– Digo sim – exclamou o gordo rapaz. Era mais velho do que Jon, legalmente um homem-feito, mas era difícil pensar nele como algo mais que um garoto. – Encontrei desenhos de caras nas árvores, e um livro a respeito da língua dos filhos da floresta… Trabalhos que nem a Cidadela possui, pergaminhos da antiga Valíria, contagens das estações feitas por meistres mortos há mil anos…
– Os livros ainda estarão aqui quando voltarmos.
–
– O Velho Urso vai levar duzentos homens experimentados, e três quartos deles são patrulheiros. Qhorin Halfhand trará mais cem irmãos da Torre Sombria. Estará tão seguro como estava no castelo do senhor seu pai, em Monte Chifre.
Samwell Tarly conseguiu dar um sorrisinho triste.
– Também nunca estive muito seguro, lá, no castelo do meu pai.
– Precisamos de você para os corvos, Sam. E alguém terá de me ajudar a manter Grenn no seu devido lugar.
Os queixos de Sam estremeceram.
– Você poderia cuidar dos corvos, ou Grenn, ou
– Eu sou o intendente do Velho Urso. Terei de ser seu escudeiro, cuidar do seu cavalo, montar sua tenda; não terei tempo para também vigiar pássaros. Sam, você pronunciou as palavras. Agora é um irmão da Patrulha da Noite.
– Um irmão da Patrulha da Noite não deveria estar tão assustado.
– Estamos todos assustados. Seríamos loucos se não estivéssemos.
Muitos patrulheiros tinham se perdido nos últimos dois anos, até Benjen Stark, tio de Jon. Tinham encontrado dois dos homens do tio na floresta, mortos, mas os cadáveres haviam se levantado na noite gelada. Os dedos queimados de Jon se contraíam quando se lembrava daquilo. Ainda via a criatura nos seus sonhos. Othor morto, com seus ardentes olhos azuis e frias mãos negras. Mas esta era a última coisa que ele deveria fazer Sam se lembrar.

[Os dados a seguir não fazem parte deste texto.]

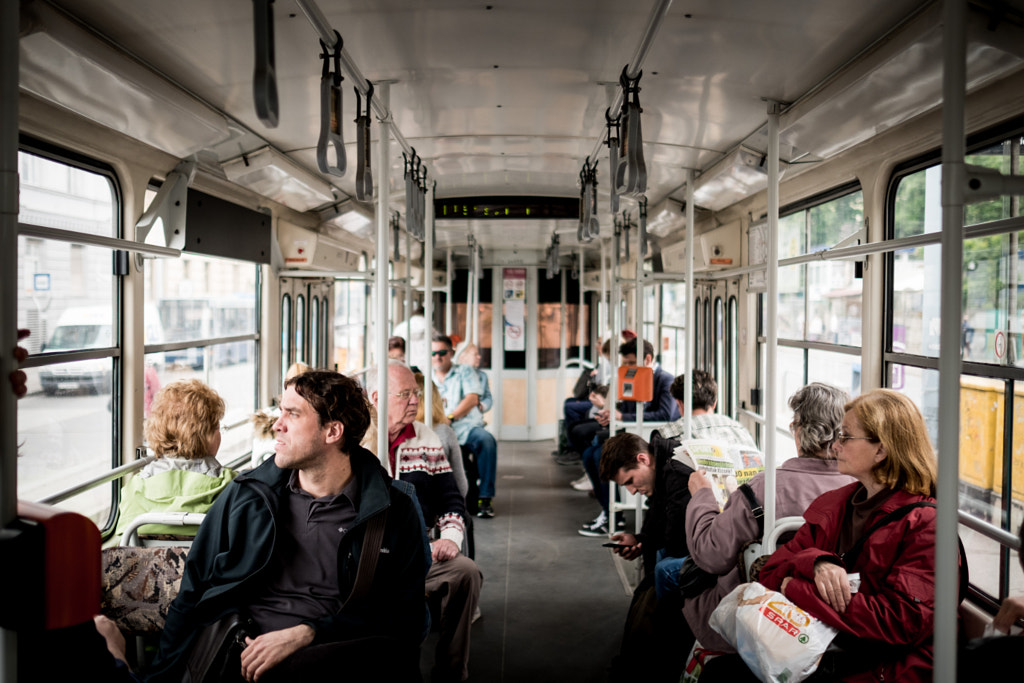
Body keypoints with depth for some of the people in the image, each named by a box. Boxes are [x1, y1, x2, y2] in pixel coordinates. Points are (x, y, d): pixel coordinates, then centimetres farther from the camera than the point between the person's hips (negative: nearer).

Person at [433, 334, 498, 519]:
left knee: (487, 440, -35)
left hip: (465, 426, -1)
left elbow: (472, 398, -3)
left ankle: (484, 498, -28)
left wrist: (450, 417, -17)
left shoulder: (464, 371, 13)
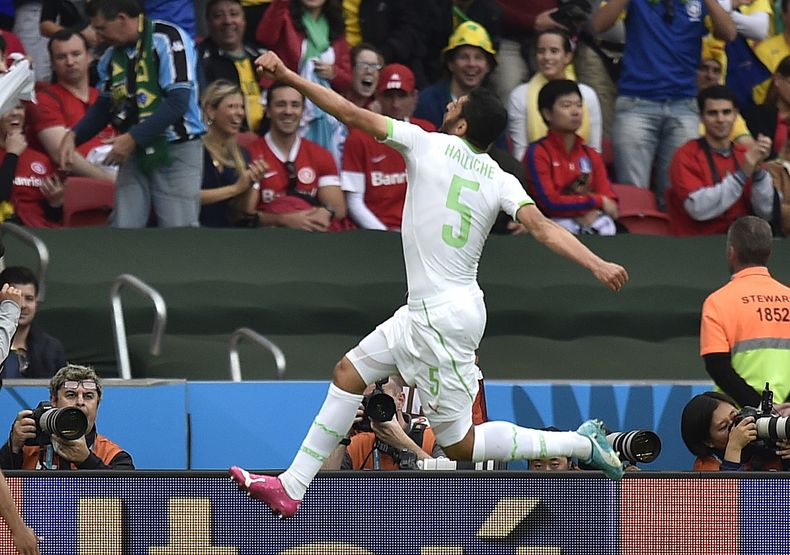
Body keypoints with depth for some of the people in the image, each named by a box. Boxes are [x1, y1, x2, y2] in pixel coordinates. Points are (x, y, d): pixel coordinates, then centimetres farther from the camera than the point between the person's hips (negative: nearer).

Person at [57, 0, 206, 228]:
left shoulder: (168, 39, -14)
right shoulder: (111, 57, 6)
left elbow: (178, 102, -20)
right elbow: (104, 106, 17)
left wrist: (133, 138, -20)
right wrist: (73, 136, -1)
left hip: (176, 151, -6)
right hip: (135, 153, 6)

– Meu pai ensinou-me que não há vergonha no medo, o que importa é o modo como o enfrentamos. Venha, eu ajudo você a reunir os mapas.

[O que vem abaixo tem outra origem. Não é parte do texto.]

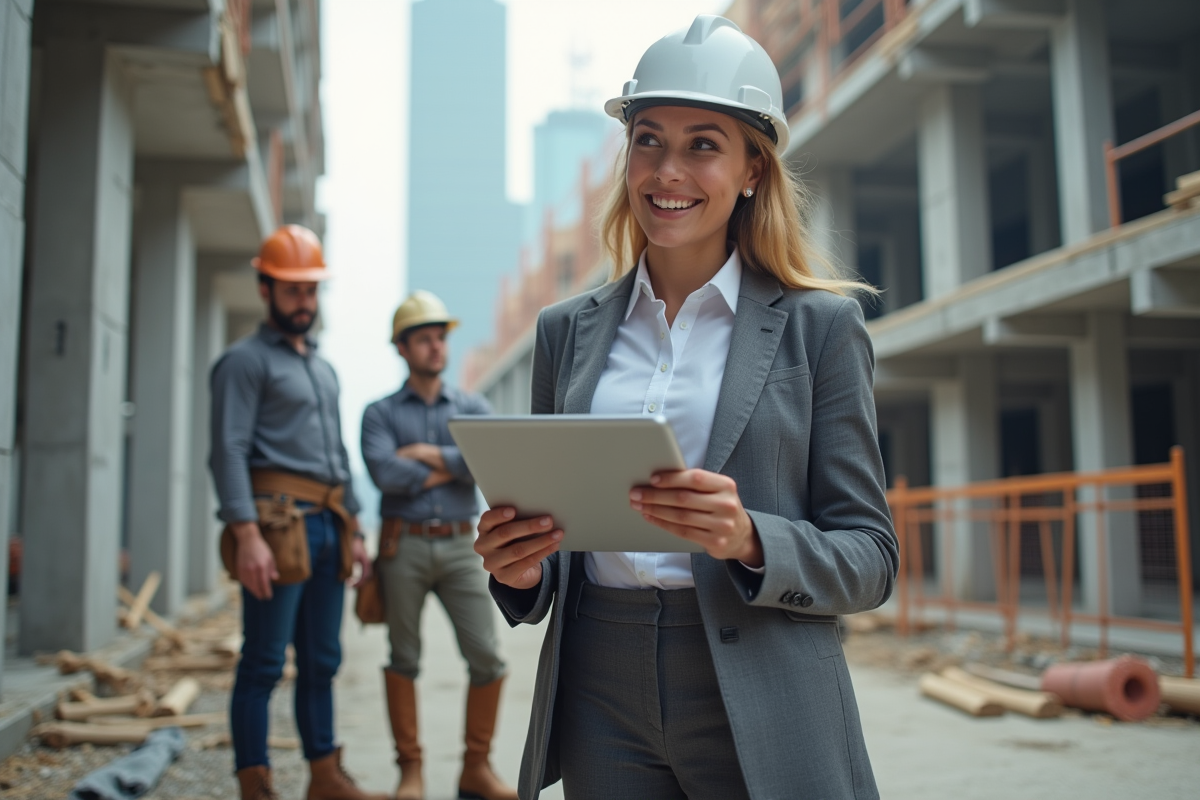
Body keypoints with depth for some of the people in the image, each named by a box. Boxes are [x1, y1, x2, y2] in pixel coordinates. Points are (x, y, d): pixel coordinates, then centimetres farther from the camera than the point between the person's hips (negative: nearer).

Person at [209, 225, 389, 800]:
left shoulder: (324, 369, 24)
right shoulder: (246, 360, -1)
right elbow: (229, 450, -12)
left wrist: (354, 530, 18)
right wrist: (246, 534, -22)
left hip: (328, 527, 8)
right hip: (278, 521, -8)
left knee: (321, 662, 12)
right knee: (263, 664, -4)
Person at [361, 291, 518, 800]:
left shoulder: (473, 409, 11)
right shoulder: (380, 413, 6)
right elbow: (385, 474, -13)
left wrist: (430, 454, -8)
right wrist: (453, 469, -6)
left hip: (460, 547, 2)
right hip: (404, 545, -1)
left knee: (487, 657, -4)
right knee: (403, 659, 5)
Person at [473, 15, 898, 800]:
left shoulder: (820, 324, -2)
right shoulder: (567, 330, 7)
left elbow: (870, 559, -3)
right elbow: (554, 526, 13)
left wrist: (750, 540, -21)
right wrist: (520, 568, -9)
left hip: (764, 723, -2)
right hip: (602, 709, 3)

Sam fez um aceno infeliz. As estantes estavam tão próximas umas das outras, que tiveram de sair um atrás do outro. A galeria dava para um dos túneis, que os irmãos chamavam caminhos de minhoca, sinuosas passagens subterrâneas que ligavam as fortalezas e torres de Castelo Negro por baixo da terra. No verão, os caminhos de minhoca raramente eram usados, exceto por ratazanas e outras pragas, mas no inverno era diferente. Quando a neve chegava a dez ou quinze metros de altura, e os ventos gelados uivavam do norte, os túneis eram tudo o que mantinha Castelo Negro em funcionamento.

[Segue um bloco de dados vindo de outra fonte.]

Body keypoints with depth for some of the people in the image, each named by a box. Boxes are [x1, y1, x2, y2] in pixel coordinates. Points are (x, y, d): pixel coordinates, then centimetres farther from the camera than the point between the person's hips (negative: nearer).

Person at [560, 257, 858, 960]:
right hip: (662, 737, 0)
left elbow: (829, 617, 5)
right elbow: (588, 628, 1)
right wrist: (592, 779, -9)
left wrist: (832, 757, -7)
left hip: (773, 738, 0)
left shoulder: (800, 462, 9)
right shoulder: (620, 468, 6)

Os íngremes degraus de pedra deixaram Sam bufando como um fole de ferreiro quando chegaram à superfície. Depararam-se com um vento fresco, que fez o manto de Jon rodopiar e esvoaçar. Fantasma estava adormecido junto à parede de taipa do celeiro, mas acordou quando Jon apareceu, mantendo a felpuda cauda branca rigidamente erguida enquanto trotava na direção deles.
Sam olhou a Muralha de canto de olho. Erguia-se acima das suas cabeças, uma escarpa gelada com duzentos metros de altura. Às vezes, parecia a Jon quase uma coisa viva, dotada de humores próprios. A cor do gelo tinha o costume de mudar a cada alteração da luz. Ora era o azul-profundo, dos rios gelados, ora o branco sujo da neve antiga, e quando uma nuvem passava à frente do sol, escurecia até o cinza-claro de pedra quebrada. A Muralha estendia-se para leste e para oeste, até tão longe quanto o olhar alcançava; tão imensa, que reduzia à insignificância as fortalezas de madeira e torres de pedra do castelo. Era o fim do mundo.
O céu da manhã estava riscado por finas nuvens cinzentas, mas a clara linha vermelha estava lá, por trás delas. Os irmãos negros tinham apelidado o cometa de Archote de Mormont, dizendo (só em parte de brincadeira) que os deuses deviam tê-lo enviado para iluminar o caminho do velho através da floresta assombrada.